Error handling is a little better, in that most functions return gpgme_error_t … but then all the operations you care about, like decryption or signing, have corresponding gpg_op_foo_result functions that return a gpgme_foo_result_t that does not contain the result. The actual result is in the context, but the only way to get it out of the context is to use the I/O abstraction layer functions that recapitulate the C stdio library, and if you do anything else to the context before retrieving the result_t, you can kiss that data goodbye. You didn’t need to know who that message was encrypted to, right?
But it was 2000 when Werner Koch designed this API. And it’s C. Python has to be better, right?
This example has been in pygpgme in almost exactly this form since revision 4, in January 2006. A lot of the boilerplate is hidden, but this is still the same idiom. It’s tightly coupled to the gpgme API, and not very pythonic. An older library, pyme, is just about as bad.
I end up having the same problems with build systems all the time – people write them assuming that the way they do it is the way every right-thinking person ought to do it.
[click]
But were they necessarily all that right-thinking? Who left that comment, and where?
Last year, Isis Lovecruft from the Tor Project went and rewrote GPG.py
The interface surface is actually smaller now thanks to the refactoring.

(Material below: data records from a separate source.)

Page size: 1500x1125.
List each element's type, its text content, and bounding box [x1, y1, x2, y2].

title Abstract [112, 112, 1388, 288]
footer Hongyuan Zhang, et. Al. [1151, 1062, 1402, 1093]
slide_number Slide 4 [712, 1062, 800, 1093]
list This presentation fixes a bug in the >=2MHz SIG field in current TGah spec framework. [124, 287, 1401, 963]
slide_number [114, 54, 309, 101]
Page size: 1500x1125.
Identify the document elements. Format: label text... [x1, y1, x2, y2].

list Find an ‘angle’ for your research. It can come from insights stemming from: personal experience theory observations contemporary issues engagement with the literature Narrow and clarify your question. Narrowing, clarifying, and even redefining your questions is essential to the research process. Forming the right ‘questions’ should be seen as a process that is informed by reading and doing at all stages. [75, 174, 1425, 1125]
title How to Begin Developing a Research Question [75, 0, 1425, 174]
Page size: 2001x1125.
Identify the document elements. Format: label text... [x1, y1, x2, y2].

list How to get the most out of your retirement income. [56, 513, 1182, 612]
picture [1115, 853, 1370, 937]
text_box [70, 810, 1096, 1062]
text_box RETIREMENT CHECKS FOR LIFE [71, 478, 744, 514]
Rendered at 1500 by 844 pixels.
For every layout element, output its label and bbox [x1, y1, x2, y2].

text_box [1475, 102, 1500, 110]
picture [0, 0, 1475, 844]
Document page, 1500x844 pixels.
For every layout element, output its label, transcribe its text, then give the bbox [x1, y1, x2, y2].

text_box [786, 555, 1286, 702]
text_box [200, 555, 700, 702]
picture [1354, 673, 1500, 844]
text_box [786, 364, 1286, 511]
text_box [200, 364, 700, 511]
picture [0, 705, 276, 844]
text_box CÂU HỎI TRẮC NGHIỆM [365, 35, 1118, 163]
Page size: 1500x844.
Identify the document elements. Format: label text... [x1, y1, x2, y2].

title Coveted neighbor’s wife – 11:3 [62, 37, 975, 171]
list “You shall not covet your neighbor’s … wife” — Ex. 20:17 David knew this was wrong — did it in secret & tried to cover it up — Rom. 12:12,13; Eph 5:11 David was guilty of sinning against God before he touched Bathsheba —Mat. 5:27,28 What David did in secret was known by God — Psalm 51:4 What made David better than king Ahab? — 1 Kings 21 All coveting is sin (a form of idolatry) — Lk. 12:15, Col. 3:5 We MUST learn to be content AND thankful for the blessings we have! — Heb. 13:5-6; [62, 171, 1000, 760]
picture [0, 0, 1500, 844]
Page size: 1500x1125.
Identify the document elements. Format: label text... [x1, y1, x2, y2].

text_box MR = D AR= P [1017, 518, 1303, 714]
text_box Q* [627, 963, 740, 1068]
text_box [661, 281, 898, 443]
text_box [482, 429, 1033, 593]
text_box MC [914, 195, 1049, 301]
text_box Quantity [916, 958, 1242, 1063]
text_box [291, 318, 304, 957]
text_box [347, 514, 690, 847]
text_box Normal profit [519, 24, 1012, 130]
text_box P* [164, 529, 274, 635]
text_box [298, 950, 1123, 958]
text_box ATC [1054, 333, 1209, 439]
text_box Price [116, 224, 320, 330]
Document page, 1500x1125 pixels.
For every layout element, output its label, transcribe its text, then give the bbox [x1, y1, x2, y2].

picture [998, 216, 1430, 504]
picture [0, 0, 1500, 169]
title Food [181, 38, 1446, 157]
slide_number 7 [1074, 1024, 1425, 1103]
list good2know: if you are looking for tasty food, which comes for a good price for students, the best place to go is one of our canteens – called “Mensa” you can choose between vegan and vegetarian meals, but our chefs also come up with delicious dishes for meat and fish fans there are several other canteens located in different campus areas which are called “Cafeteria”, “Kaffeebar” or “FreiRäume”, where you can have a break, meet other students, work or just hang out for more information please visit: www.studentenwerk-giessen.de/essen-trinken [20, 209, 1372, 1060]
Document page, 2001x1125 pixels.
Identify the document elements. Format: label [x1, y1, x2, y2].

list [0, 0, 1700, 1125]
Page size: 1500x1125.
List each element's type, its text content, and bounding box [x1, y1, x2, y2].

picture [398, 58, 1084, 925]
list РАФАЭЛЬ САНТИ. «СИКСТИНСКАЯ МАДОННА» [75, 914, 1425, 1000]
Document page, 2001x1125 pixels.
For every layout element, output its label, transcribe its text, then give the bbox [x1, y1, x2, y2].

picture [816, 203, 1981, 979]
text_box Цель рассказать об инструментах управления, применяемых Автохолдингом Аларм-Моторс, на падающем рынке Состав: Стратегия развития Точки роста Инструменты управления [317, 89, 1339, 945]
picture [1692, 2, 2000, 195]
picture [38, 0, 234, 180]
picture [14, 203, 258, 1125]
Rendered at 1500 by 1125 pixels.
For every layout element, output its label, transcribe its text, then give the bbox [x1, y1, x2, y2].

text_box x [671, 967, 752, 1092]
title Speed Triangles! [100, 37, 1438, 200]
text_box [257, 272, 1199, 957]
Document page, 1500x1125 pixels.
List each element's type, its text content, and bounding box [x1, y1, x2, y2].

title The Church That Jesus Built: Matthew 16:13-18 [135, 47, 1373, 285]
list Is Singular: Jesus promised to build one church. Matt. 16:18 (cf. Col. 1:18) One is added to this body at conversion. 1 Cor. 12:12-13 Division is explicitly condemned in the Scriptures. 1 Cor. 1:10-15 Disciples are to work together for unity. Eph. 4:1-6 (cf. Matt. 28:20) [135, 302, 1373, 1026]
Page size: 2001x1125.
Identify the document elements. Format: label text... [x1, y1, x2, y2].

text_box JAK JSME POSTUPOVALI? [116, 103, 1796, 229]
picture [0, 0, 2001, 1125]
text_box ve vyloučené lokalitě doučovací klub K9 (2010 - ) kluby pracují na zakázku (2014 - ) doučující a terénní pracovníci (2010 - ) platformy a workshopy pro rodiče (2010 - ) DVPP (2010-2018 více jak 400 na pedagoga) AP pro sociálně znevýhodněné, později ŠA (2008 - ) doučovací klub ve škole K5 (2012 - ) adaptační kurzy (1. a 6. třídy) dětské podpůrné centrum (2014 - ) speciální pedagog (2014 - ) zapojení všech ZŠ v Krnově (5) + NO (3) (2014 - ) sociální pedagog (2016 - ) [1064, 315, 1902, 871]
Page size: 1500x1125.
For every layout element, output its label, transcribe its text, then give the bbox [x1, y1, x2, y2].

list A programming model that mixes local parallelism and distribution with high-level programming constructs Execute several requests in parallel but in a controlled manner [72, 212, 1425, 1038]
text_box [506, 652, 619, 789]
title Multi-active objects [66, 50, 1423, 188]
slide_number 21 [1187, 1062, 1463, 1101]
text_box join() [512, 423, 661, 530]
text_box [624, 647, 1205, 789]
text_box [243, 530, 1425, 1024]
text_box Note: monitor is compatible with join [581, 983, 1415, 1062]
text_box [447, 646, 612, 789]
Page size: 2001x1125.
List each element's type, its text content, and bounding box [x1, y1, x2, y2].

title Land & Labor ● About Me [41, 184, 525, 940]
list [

With many tasks, appearing to have accomplished something is just as good as having actually accomplished it. This is manifestly not the case for APIs. As a result, you need to not just make it easy to do what you want to do, but hard to use it wrong. APIs need to actively be difficult to use in ways that are dangerous to developers, because those dangers propagate out to end-users.
We’ve learned some hard lessons about what makes APIs difficult to use correctly. We’re getting better at making APIs easier to use correctly. Now we need to figure out how to make them hard to use wrong.